Monday, June 21, 2010

Imperialism in judicial robes.

The Sunday Mail

AFRICAN FOCUS By Tafataona P. Mahoso

Constitutional Amendment Number 17 of the Constitution of Zimbabwe is the only paragraph, the only recognition in our supreme law, which accepts (grudgingly) that the people of Zimbabwe did demand and did achieve a popular revolution overturning the 100-year-old regime of white racist land theft and colonial land tenure.

But the misnamed African Commission on Human and People’s Rights (ACHPR), a donor-funded and highly infiltrated outfit of the African Union — which harbours pretensions to become the supreme court for the whole of Africa — has just ruled it is competent to put the Zimbabwe land revolution on trial and to entertain the former white land thieves with their supporting clans of Tshombe and Judas as legitimate complainants against Amendment Number 17 for the purpose of forcing its repeal. The ACHPR has ruled that Communication 321 of 2006 is acceptable to it and will be heard, that is against Constitutional Amendment Number 17 of 2007. In other words, where the Parliament of Zimbabwe, the Government of Zimbabwe, the three parties in the inter-party agreement, and the overwhelming majority of the people of this land have all agreed that the indigenous land revolution should never be reversed, the ACHPR has ruled that it is willing to hear a case which is premised on the assumption that the white land thieves or white recipients of African stolen land over the last hundred years have the right to go to an “African court” and reverse the African land revolution.

Data extract:
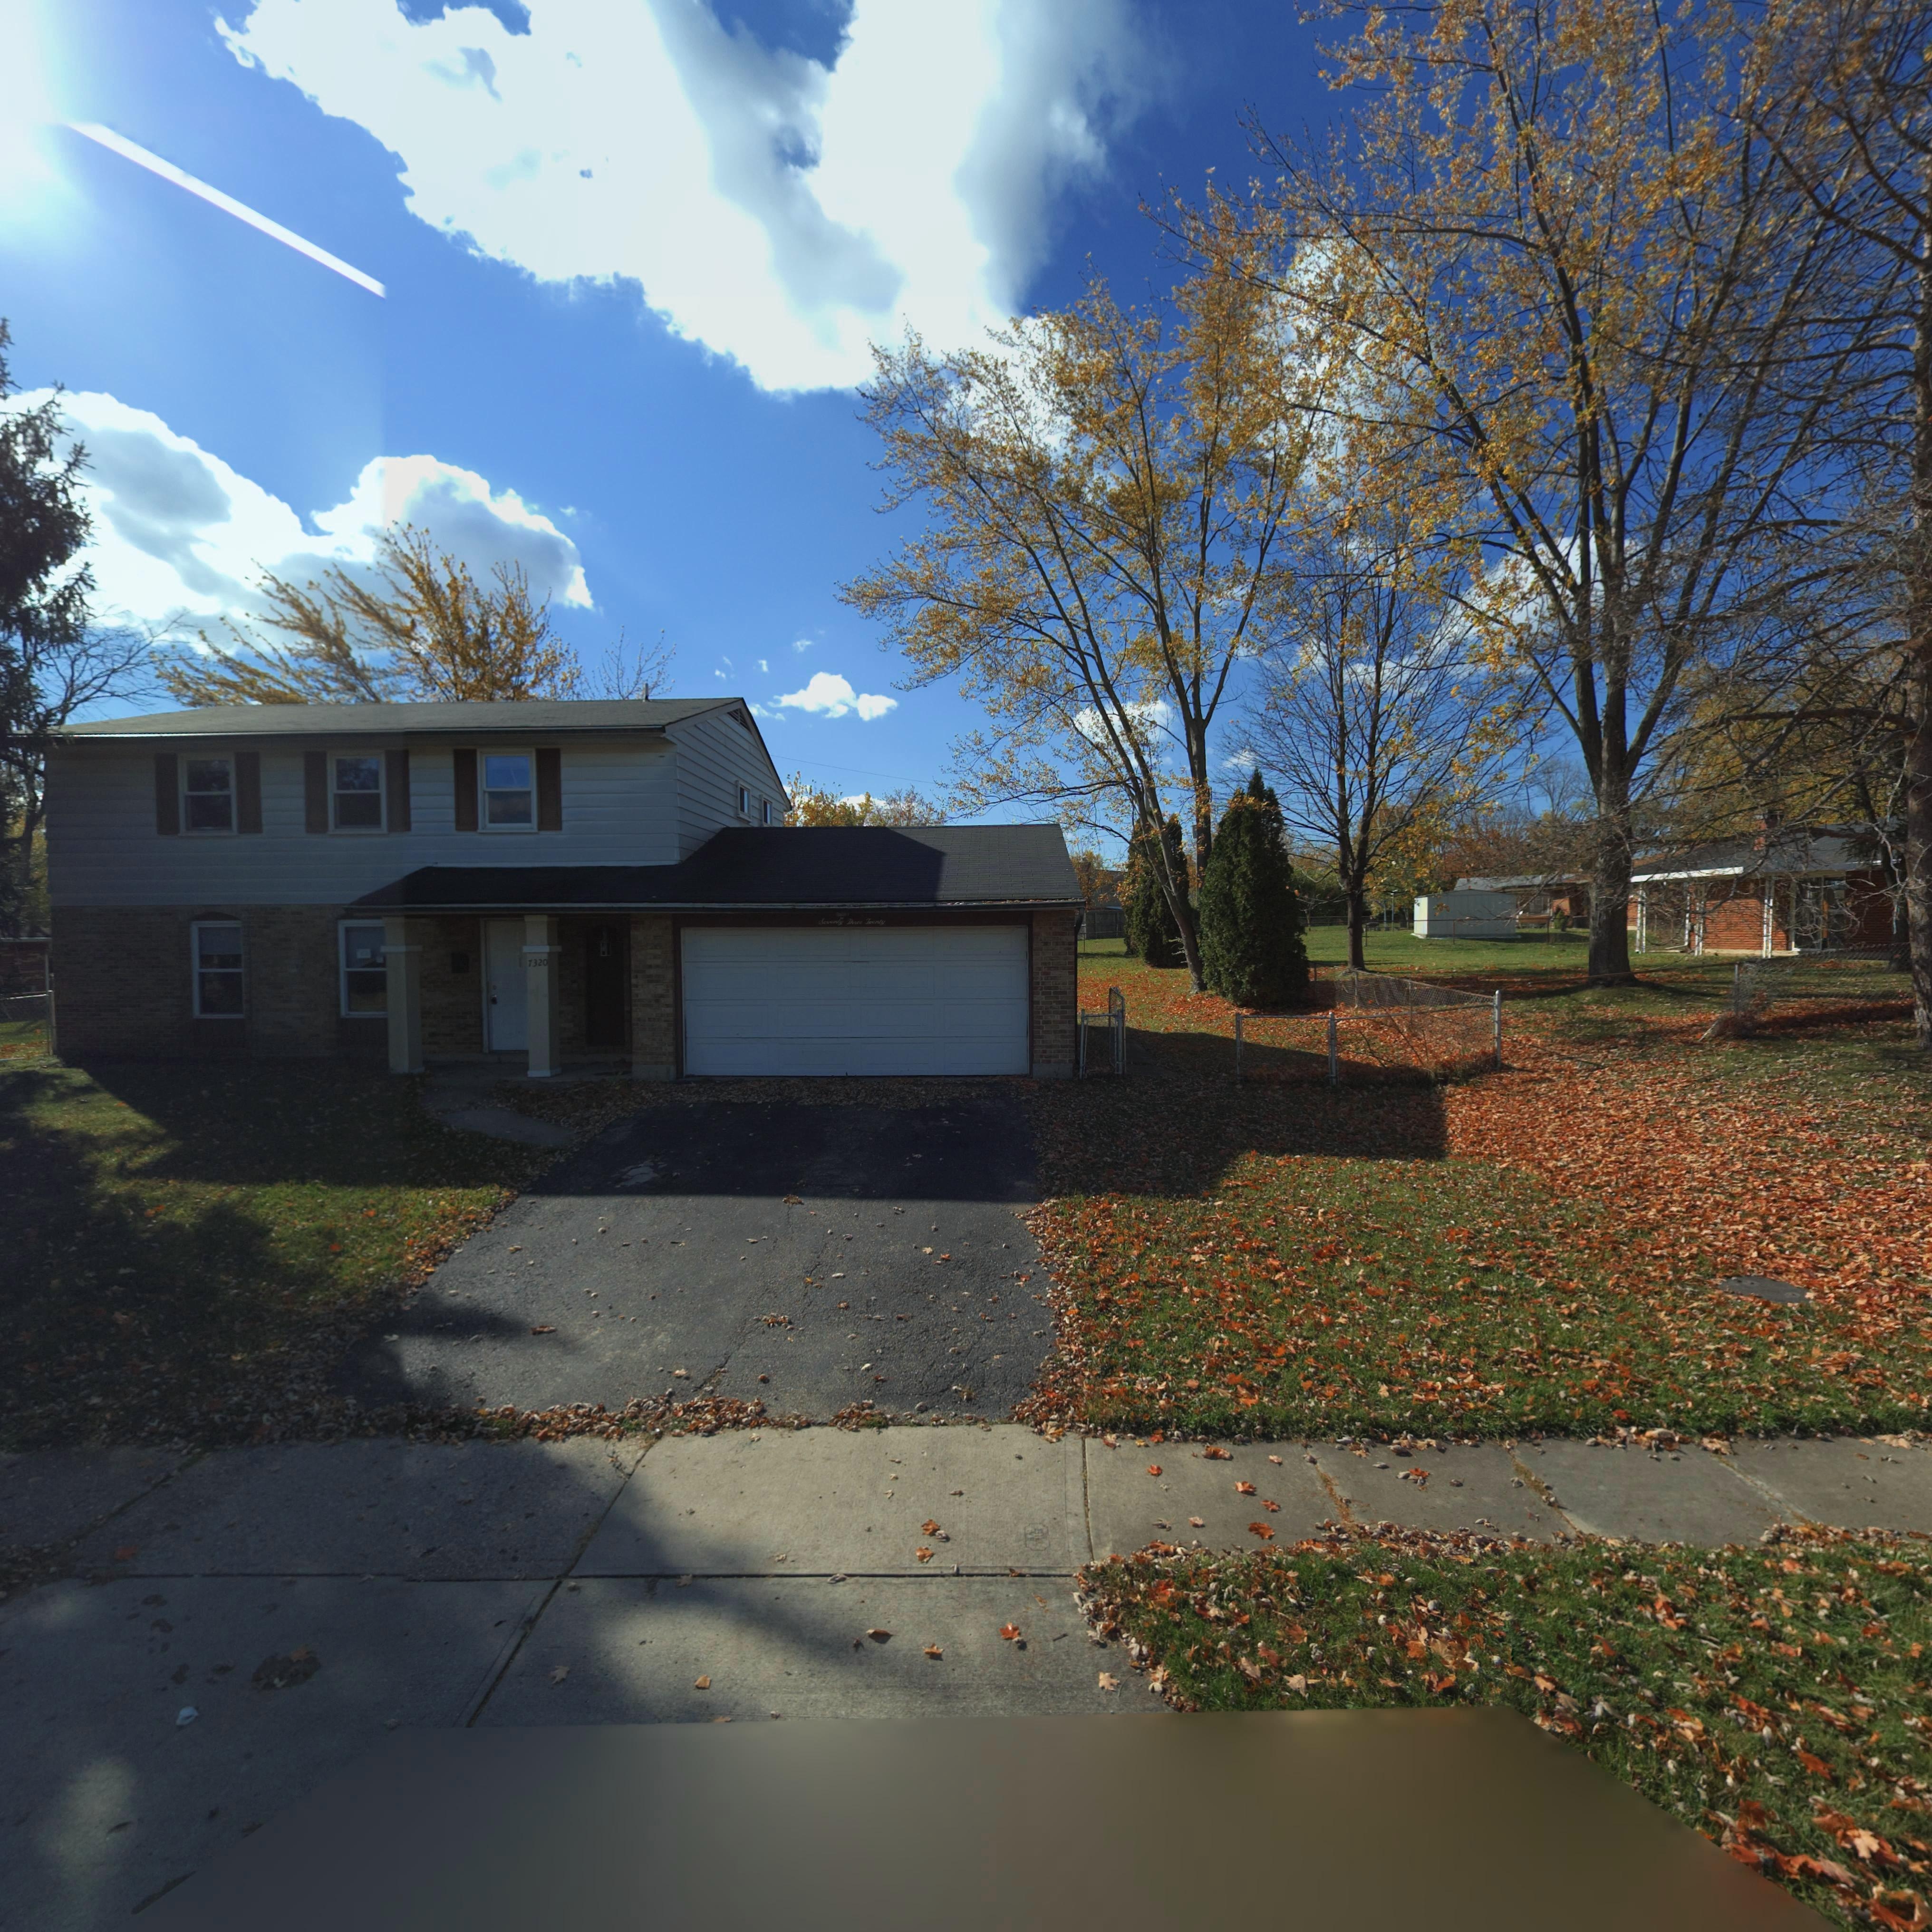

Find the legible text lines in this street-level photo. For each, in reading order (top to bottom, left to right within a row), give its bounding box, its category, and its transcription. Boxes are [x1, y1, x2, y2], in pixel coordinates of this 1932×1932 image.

[526, 957, 549, 968] StreetNumber: 7320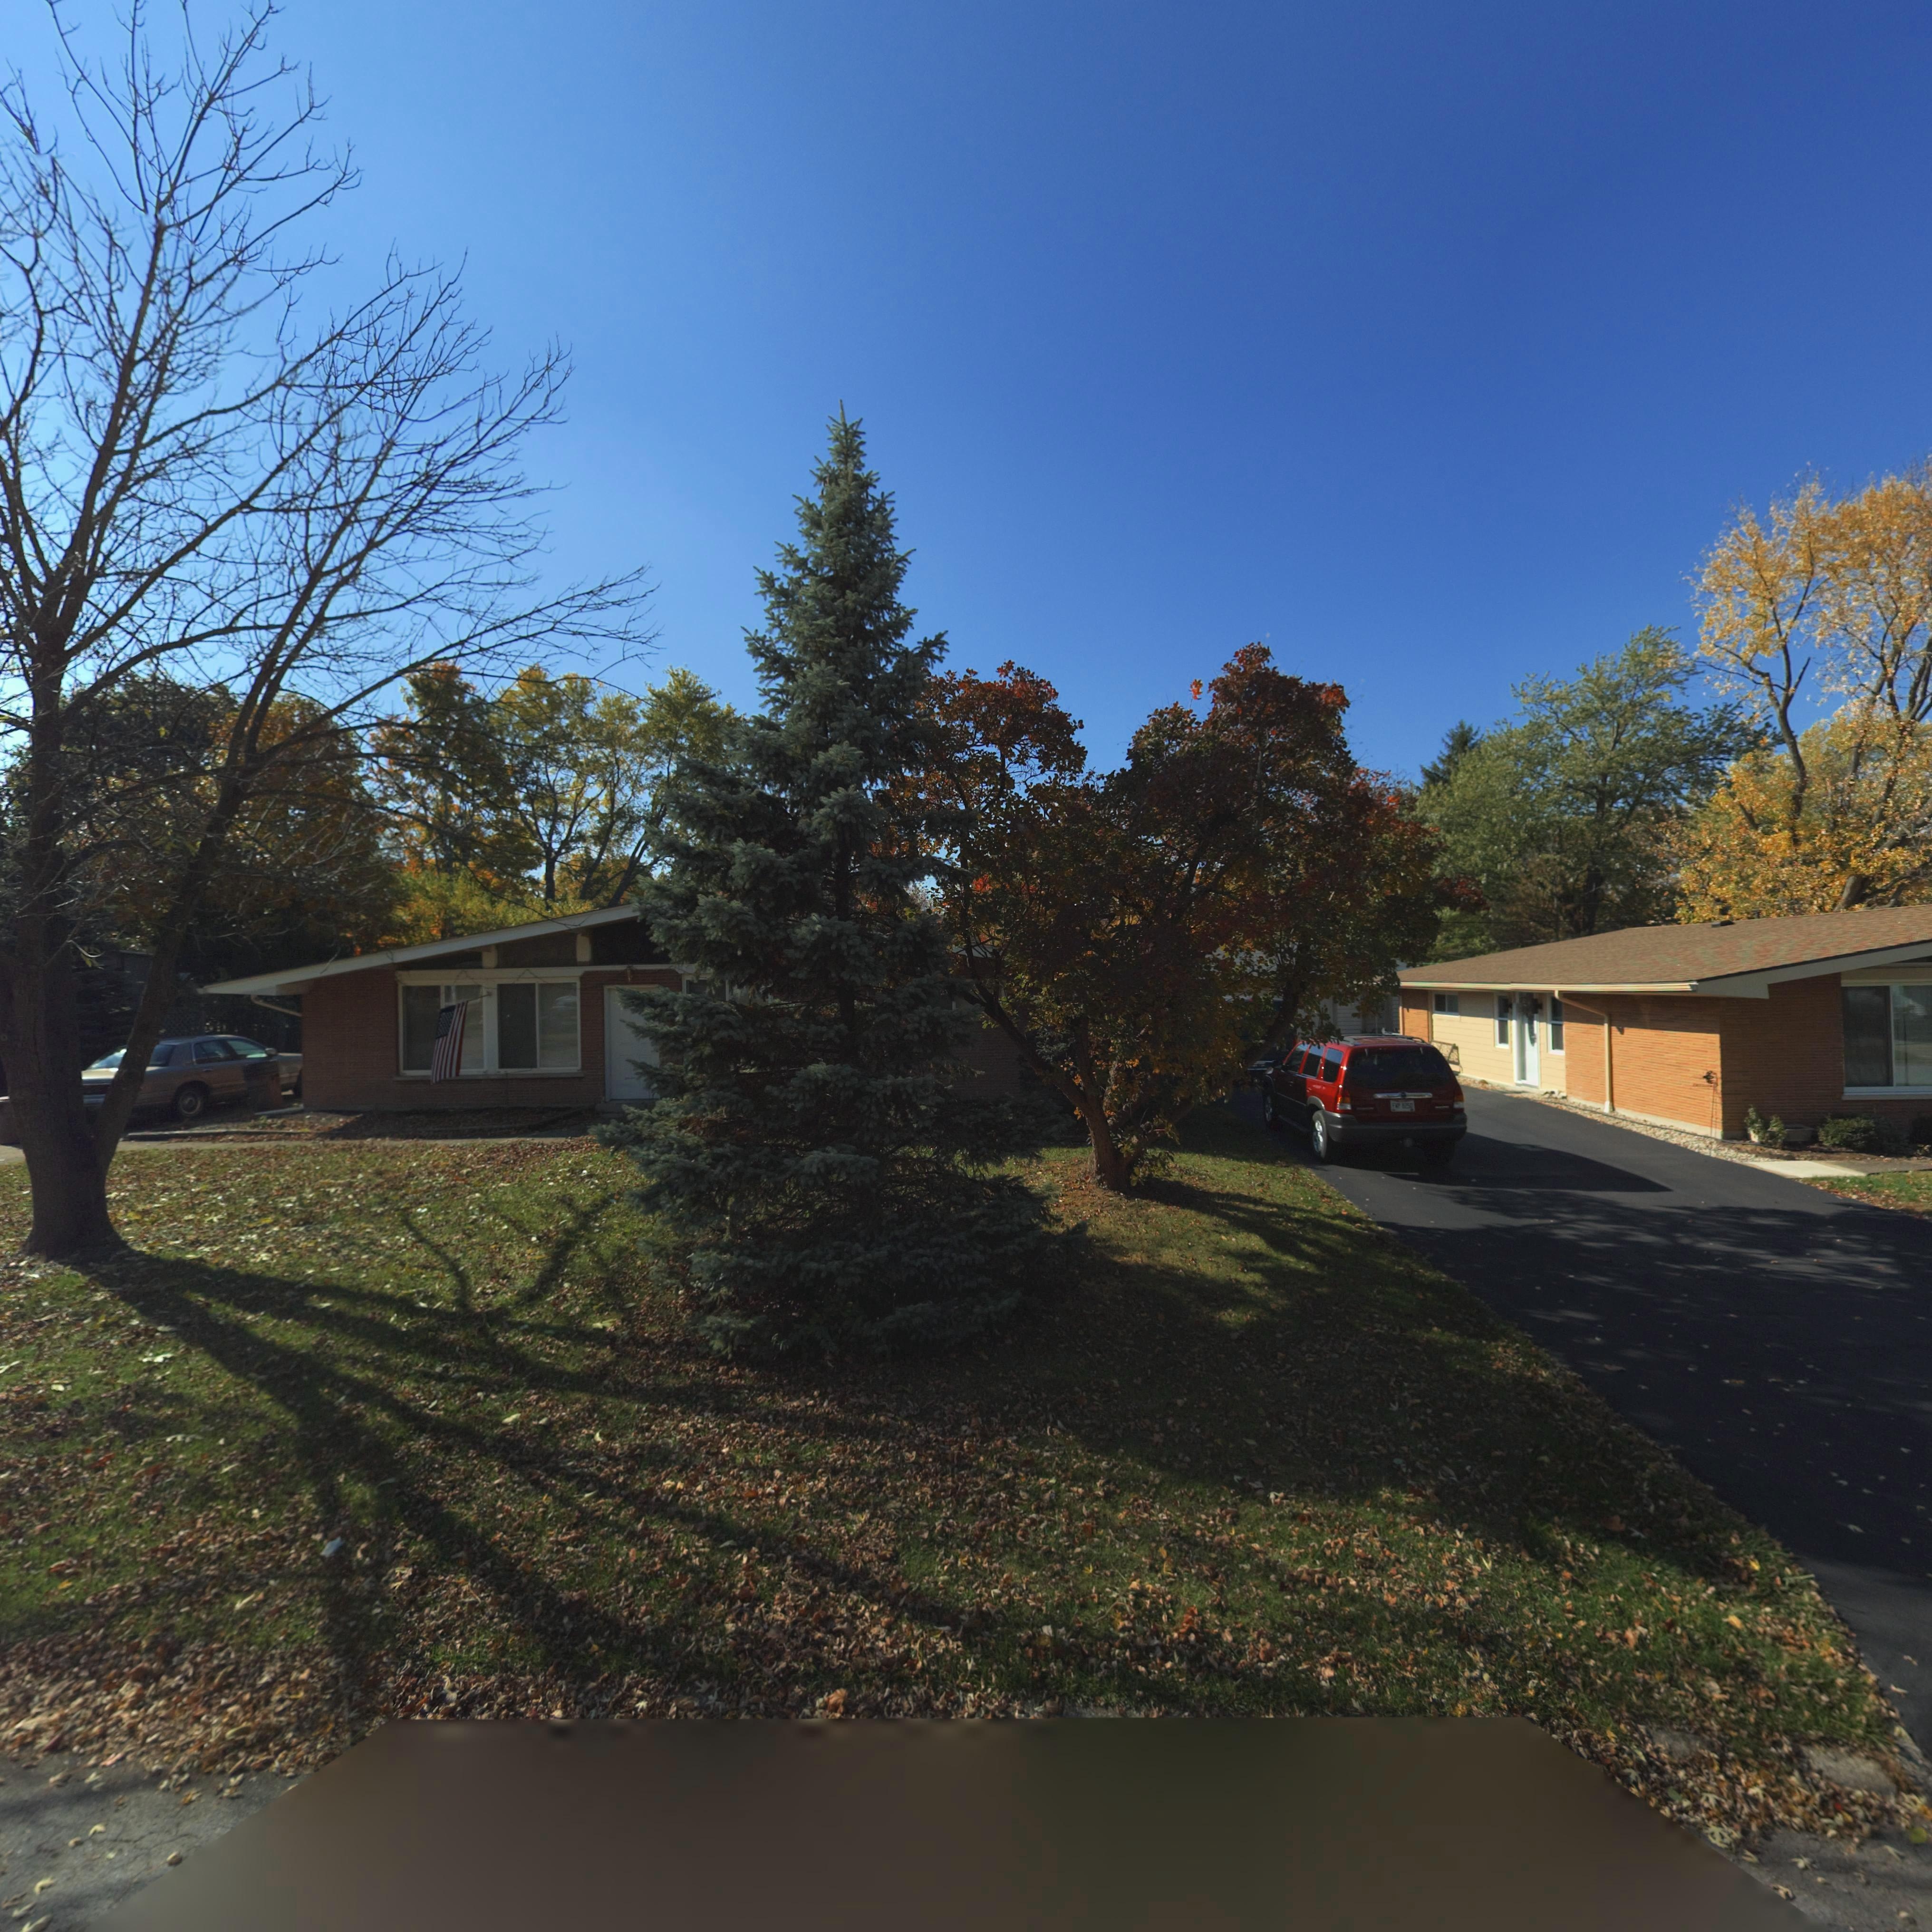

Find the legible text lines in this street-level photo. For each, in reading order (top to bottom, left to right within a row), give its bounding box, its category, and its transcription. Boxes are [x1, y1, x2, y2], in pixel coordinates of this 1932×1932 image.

[1391, 1102, 1414, 1109] None: FWP*8250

Set of tasks:
1/ In the text on Amendment Number 17, which communication has the ACHPR ruled acceptable and will hear?
2/ From the text on Amendment Number 17, extract the part that opens with the words containing "Monday, June 21, 2010" and closes with "colonial land tenure.".

Written responses:
1/ Communication 321 of 2006.

2/
Monday, June 21, 2010

Imperialism in judicial robes.

The Sunday Mail

AFRICAN FOCUS By Tafataona P. Mahoso

Constitutional Amendment Number 17 of the Constitution of Zimbabwe is the only paragraph, the only recognition in our supreme law, which accepts (grudgingly) that the people of Zimbabwe did demand and did achieve a popular revolution overturning the 100-year-old regime of white racist land theft and colonial land tenure.